**Exercise prompt:**
Give back, word for word, the lines in the listing below from the one holding "right knee: (7, 159)" down to the one holding "right elbow: (4, 128)", both ends included.

═════ Provided records ═════

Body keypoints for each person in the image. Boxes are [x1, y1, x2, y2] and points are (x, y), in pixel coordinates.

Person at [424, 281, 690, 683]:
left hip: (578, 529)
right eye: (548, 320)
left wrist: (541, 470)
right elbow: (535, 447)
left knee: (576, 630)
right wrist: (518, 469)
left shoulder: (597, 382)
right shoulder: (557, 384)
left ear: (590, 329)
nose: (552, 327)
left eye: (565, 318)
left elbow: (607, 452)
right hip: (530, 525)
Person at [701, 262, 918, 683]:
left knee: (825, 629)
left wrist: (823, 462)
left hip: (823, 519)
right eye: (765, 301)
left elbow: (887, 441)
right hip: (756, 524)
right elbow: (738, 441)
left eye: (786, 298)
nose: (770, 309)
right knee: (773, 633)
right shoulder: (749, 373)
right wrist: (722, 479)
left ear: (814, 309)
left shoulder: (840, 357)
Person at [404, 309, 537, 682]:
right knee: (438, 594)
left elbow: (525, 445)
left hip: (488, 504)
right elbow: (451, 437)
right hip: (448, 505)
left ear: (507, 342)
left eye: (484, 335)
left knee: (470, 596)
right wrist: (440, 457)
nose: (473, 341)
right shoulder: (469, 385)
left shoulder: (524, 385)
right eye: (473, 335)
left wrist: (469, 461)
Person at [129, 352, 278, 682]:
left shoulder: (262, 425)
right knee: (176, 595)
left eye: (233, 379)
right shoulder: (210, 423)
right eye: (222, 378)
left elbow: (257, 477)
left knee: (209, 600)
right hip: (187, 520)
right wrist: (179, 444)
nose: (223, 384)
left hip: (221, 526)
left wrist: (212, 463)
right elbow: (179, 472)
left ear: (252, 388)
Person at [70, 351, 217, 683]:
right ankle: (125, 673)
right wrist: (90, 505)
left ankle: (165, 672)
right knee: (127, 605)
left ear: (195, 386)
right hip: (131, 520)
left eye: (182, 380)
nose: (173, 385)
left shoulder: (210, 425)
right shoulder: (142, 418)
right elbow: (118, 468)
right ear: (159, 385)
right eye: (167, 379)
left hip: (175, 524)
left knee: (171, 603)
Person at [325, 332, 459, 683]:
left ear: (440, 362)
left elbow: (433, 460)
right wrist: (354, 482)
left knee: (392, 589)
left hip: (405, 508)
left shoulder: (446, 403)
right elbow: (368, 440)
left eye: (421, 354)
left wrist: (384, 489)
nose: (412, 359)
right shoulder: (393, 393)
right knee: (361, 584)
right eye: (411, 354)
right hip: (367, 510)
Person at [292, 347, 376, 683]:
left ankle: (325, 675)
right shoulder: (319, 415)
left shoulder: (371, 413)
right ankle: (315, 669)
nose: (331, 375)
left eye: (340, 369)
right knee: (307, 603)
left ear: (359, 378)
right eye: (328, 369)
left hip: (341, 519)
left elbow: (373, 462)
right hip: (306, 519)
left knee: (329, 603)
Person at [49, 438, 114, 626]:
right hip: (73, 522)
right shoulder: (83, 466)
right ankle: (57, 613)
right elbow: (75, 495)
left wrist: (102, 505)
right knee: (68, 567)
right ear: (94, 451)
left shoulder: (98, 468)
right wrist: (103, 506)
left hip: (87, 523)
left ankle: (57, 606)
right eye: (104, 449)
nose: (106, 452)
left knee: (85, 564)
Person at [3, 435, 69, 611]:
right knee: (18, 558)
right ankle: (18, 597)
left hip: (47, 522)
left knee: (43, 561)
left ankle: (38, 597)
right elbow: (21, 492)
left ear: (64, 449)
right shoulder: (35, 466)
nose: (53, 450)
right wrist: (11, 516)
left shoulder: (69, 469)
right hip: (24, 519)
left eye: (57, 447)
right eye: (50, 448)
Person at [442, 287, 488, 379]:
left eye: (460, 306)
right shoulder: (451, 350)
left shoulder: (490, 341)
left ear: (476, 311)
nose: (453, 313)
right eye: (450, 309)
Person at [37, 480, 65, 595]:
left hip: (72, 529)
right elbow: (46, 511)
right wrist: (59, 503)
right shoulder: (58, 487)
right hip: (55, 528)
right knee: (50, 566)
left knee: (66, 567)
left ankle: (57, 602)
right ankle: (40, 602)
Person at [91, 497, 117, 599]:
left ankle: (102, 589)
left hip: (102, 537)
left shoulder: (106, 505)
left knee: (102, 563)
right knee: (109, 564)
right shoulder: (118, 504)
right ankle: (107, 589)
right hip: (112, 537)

═════
═════ Provided records ═════

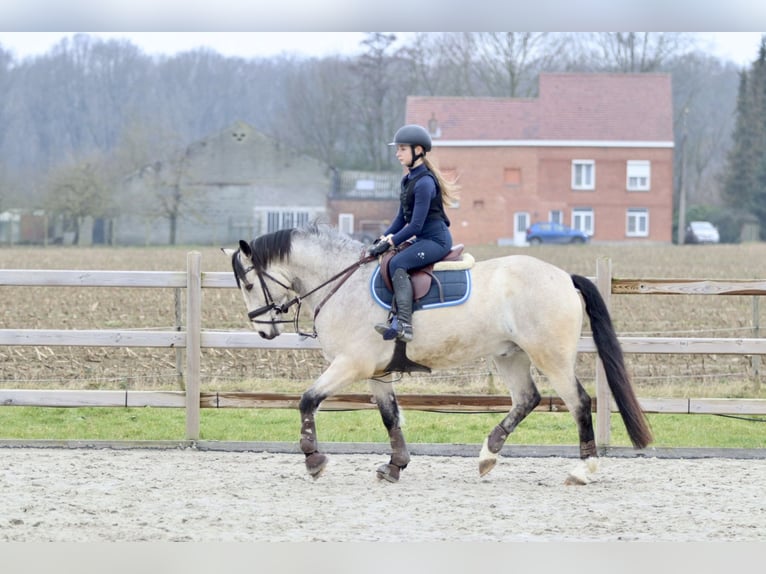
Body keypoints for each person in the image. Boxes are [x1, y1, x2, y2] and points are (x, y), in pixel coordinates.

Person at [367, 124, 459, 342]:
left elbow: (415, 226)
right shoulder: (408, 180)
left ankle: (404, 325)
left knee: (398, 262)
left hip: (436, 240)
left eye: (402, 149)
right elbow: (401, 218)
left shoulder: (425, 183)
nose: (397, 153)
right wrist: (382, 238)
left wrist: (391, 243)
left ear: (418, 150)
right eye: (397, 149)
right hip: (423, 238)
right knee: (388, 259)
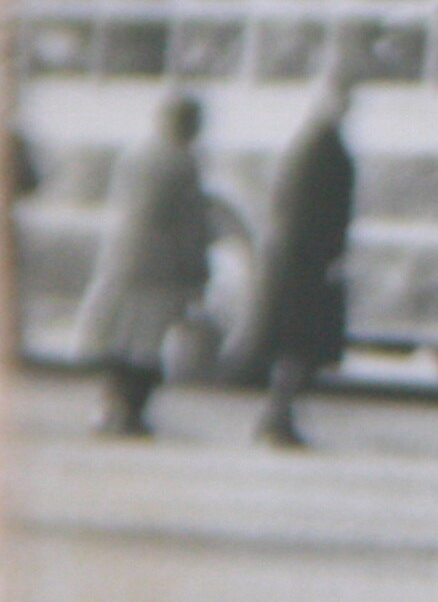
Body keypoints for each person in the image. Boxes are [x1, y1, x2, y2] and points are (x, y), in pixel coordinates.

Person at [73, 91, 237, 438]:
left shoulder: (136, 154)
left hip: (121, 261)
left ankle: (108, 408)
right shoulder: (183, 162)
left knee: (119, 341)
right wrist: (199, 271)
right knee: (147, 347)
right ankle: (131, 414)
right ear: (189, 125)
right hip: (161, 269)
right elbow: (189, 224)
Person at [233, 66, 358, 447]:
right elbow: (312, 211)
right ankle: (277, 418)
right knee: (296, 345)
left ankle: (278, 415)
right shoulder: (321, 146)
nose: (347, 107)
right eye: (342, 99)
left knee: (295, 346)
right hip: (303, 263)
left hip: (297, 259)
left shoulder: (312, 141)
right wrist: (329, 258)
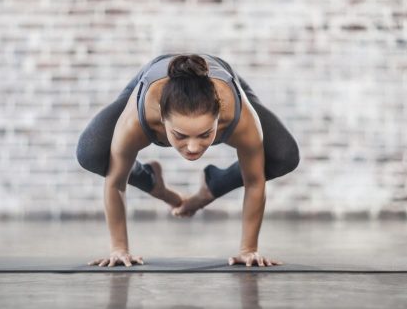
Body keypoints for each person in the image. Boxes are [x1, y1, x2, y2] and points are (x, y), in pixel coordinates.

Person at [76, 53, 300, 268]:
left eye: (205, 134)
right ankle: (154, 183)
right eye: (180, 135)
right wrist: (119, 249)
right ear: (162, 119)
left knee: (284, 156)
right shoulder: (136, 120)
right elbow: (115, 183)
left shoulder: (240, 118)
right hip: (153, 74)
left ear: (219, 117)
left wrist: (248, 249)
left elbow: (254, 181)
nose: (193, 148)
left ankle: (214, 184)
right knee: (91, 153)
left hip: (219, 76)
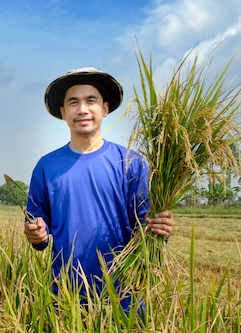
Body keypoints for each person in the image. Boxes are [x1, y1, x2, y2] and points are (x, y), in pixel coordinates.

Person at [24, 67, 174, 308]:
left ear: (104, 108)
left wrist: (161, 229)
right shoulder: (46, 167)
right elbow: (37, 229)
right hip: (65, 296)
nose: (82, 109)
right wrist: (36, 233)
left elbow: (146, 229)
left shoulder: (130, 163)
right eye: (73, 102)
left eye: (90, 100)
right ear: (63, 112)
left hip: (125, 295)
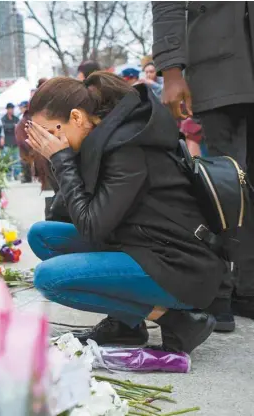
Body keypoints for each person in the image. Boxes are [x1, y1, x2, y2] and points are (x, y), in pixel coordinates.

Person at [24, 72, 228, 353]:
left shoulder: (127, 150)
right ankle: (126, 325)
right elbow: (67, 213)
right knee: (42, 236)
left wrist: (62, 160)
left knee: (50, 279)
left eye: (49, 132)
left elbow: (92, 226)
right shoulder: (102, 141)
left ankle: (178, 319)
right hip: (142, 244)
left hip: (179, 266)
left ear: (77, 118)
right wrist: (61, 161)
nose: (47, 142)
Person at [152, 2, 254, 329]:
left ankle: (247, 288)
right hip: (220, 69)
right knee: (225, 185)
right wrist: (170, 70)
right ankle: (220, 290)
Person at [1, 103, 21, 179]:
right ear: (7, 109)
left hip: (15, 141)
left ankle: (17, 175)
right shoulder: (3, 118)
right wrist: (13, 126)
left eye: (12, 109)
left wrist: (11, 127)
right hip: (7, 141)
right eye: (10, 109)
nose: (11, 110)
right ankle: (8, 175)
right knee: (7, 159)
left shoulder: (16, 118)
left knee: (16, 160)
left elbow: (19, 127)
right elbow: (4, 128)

═════

**Expected answer:**
right knee: (7, 159)
left shoulder: (16, 118)
left knee: (16, 160)
left elbow: (19, 127)
right elbow: (4, 128)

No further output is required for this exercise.